### WORK REQUEST
From top to bottom, retype the data exactly, passing over any picture.

### DATA IN THIS EXERCISE
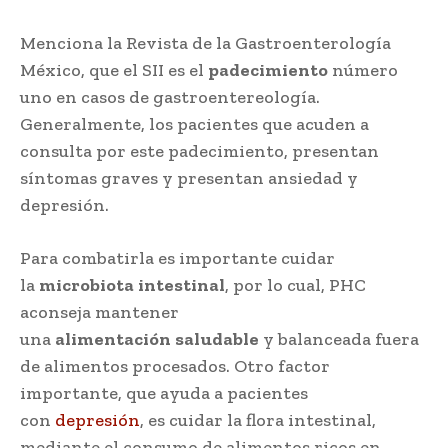
Menciona la Revista de la Gastroenterología
México, que el SII es el
padecimiento
número
uno en casos de gastroentereología.
Generalmente, los pacientes que acuden a
consulta por este padecimiento, presentan
síntomas graves y presentan ansiedad y
depresión.
Para combatirla es importante cuidar
la
microbiota
intestinal
, por lo cual, PHC
aconseja mantener
una
alimentación
saludable
y balanceada fuera
de alimentos procesados. Otro factor
importante, que ayuda a pacientes
con
depresión
, es cuidar la flora intestinal,
mediante el consumo de alimentos ricos en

### TASK OUTPUT
Menciona la Revista de la Gastroenterología
México, que el SII es el
padecimiento
número
uno en casos de gastroentereología.
Generalmente, los pacientes que acuden a
consulta por este padecimiento, presentan
síntomas graves y presentan ansiedad y
depresión.
Para combatirla es importante cuidar
la
microbiota
intestinal
, por lo cual, PHC
aconseja mantener
una
alimentación
saludable
y balanceada fuera
de alimentos procesados. Otro factor
importante, que ayuda a pacientes
con
depresión
, es cuidar la flora intestinal,
mediante el consumo de alimentos ricos en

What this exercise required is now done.